Die Wiederaufnahme der Genfer Abrüstungskonferenz ist um eine Woche vertagt worden. In Washington stellt man ihr keine sehr günstigen Prognosen mehr. Die Vereinigten Staaten werden die der Bundesregierung zugesagten Konzessionen – besonders in der Kontrollfrage – weder zurücknehmen noch wesentlich einschränken, wie sie ausdrücklich versichert haben. Moskau aber hat es anscheinend gerade in der Kontrollfrage auf eine kompromißlose Haltung abgesehen. Das hat auch in Washington einen Argwohn erweckt, den man in Bonn schon lange hat: daß es dem Kreml mehr darauf ankomme, Uneinigkeit im westlichen Lager hervorzurufen als die Ausbreitung von Atomwaffen zu verhindern. Washington wird jedoch weder Euratom zerstören noch das westliche Bündnis von Grund auf erschüttern lassen.

Den Amerikanern liegt angesichts der Verschärfung des Vietnamkonflikts viel an einem Arrangement mit Moskau; es hätte in der gegenwärtigen Situation demonstrative Bedeutung. Gerade das jedoch läßt Moskau zögern, und so kann es in Genf leicht zu einem Mißerfolg kommen. Für diesen Fall wird in zuständigen amerikanischen Kreisen ein neuer Eventual-Vorschlag erwogen: die Beschränkung des Atomsperrvertrages auf die nicht-kommunistische Welt. Damit ging zwar der Entspannungseffekt verloren, den ein Vertrag unter Beteiligung Moskaus mit sich brächte; aber die Verzichtleistungen der nicht Nicht-Nuklearmächte, die Washington verlangt, könnten in solch einem engeren Rahmen wohl leichter erreicht werden, als wenn Moskau mit am Tisch siße. Washington würde zum Beispiel die Euratom-Kontrolle für ausreichend erklären. Ob es seine zivile Atomindustrie den gleichen Überwachungen unterwürfe, wie sie für die Nicht-Nuklearmächte vorgesehen sind, ist allerdings trotz gewisser Zusagen aus Washington und London noch fraglich. Von einer an Ausflüchten reichen Grundsatzerklärung bis zur Praktizierung einer effektiv gleichwertigen gegenseitigen Kontrolle aller Partner ist es ein weiter Weg.
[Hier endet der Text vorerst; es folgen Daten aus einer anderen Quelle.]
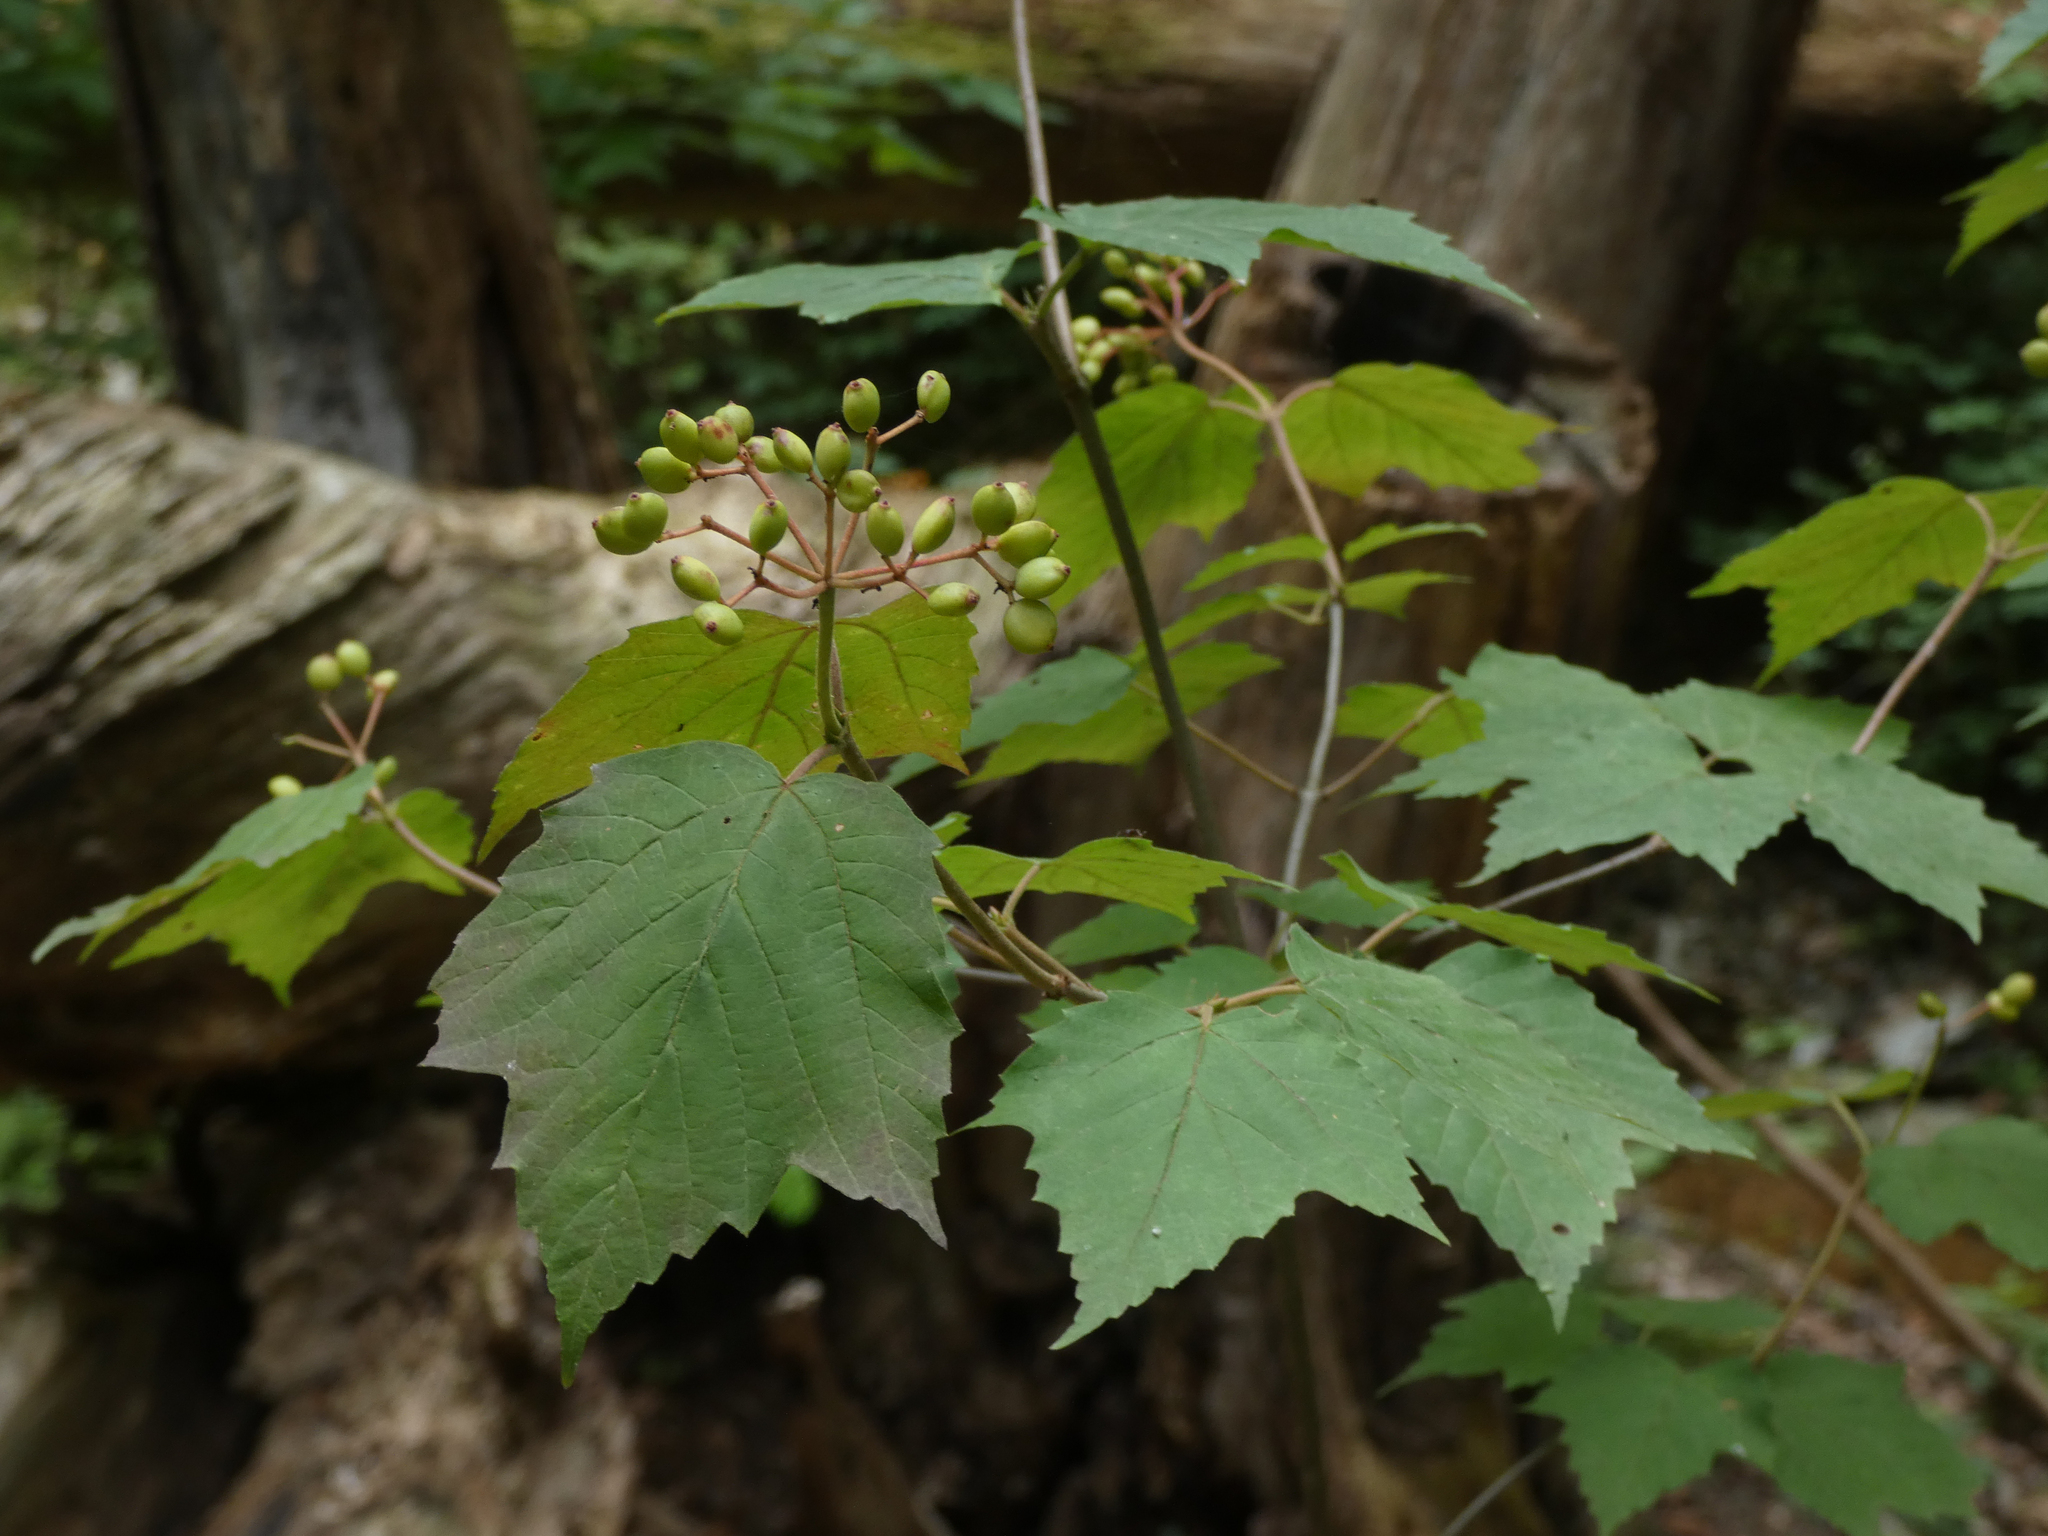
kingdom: Plantae
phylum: Tracheophyta
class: Magnoliopsida
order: Dipsacales
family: Viburnaceae
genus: Viburnum
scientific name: Viburnum acerifolium
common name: Dockmackie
Andererseits würde die amerikanische Regierung einen auf die freie Welt beschränkten Vertrag so abfassen wollen, daß ihm Moskau in der Zukunft – etwa nach dem Vietnam-Krieg – beitreten könnte. Es würde also auf bestimmte später zu erwartende Einwände der Sowjetregierung Rücksicht nehmen und deshalb vielleicht eine zeitliche Begrenzung des Vertrages ablehnen. Darauf legt man aber nicht nur in Bonn, sondern auch in anderen Hauptstädten Wert. Auch Verhandlungen über einen räumlich begrenzten Atomsperrvertrag wären also schwierig. R. S.